Siamo stati divisi da un padre magnanimo e buono, ma che talvolta diventa infido e doppiogiochista. Dio non me ne voglia, ma il suo vicario è alquanto serpe quando lo desidera, anche coi suoi amati figli. Mi spiace di aver preso il posto che tanto agognavi, ma ti amo troppo per poter stare lontano da te, anche solo per essere adirato con te. Se questo posto che ricopro ormai da un po’ è la causa del nostro allontanamento, allora prendilo, prenditi tutto ciò che ho, il mio compito, la mia posizione, come hai preso il mio cuore, il mio corpo e la mia verginità. Se ancora mi ami, se il tuo astio nei miei confronti s’è affievolito, allora t’aspetto nel luogo ed all’ora in cui ci siamo scambiati il primo bacio. Considerami uno stolto, od un fallito, ma ancora tremo passando per quella strada. Indosserò il tuo farsetto. Con amore.

Cesare si passa una mano sul volto, come per asciugare le lacrime, che però non sono cadute dai suoi occhi. Ripiega con cura la lettera e ne respira l’odore, quel profumo così inteso e famigliare gli scuote le membra ed il cervello, posa il foglio di carta all’interno di un cofanetto, poi si spoglia del tutto e si getta nell’acqua calda della vasca, lasciando che i ricordi vaghino da soli.

Giovanni fa la sua entrata alla festa, come un principe tanto atteso, e come tale viene trattato. Le ancelle lo ricoprono di baci e carezze, i servi gli riempiono il calice di buon vino ogni volta che alza la mano, ed il padre lo guarda benedicendolo, mentre fiero si guarda attorno, studiando la folla di nobili che riempie la sala. Lucrezia si avvicina al fratello e lo abbraccia, poi gli poggia un casto bacio sullo zigomo destro.
“Fratello …” mormora la giovane. “Ti vedo corrucciato, cosa c’è che non va?”
“Sto attendendo con ansia una risposta!” risponde il fratello.
“Un’amante?” domanda incauta e curiosa Lucrezia.
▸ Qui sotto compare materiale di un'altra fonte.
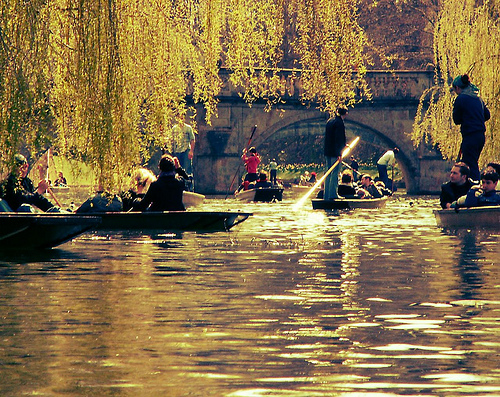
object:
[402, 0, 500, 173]
tree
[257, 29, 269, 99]
branches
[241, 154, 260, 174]
shirt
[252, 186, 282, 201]
stern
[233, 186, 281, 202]
row boat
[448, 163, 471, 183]
head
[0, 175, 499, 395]
river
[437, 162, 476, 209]
people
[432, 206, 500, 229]
boat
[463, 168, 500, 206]
person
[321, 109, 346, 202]
man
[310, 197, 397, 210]
boat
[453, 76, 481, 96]
bandana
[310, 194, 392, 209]
row boat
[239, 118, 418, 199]
archway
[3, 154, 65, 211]
people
“No, sorella, una mera questione politica!” conclude Giovanni allontanandosi. Il giovane capitano delle guardie papali alza gli occhi al cielo, no,quella che sta aspettando non è una risposta per una mera questione politica, ci tiene troppo per poter dire una cosa del genere. Strano che Lucrezia non si sia resa conto della verità. Giovanni si alza ed esce dalla stanza, senza congedarsi, corre per il palazzo, caracolla per le scale, infine si getta il mantello sulle spalle, lasciandosi –però- accarezzare dall’alito di vento notturno che soffia su Roma.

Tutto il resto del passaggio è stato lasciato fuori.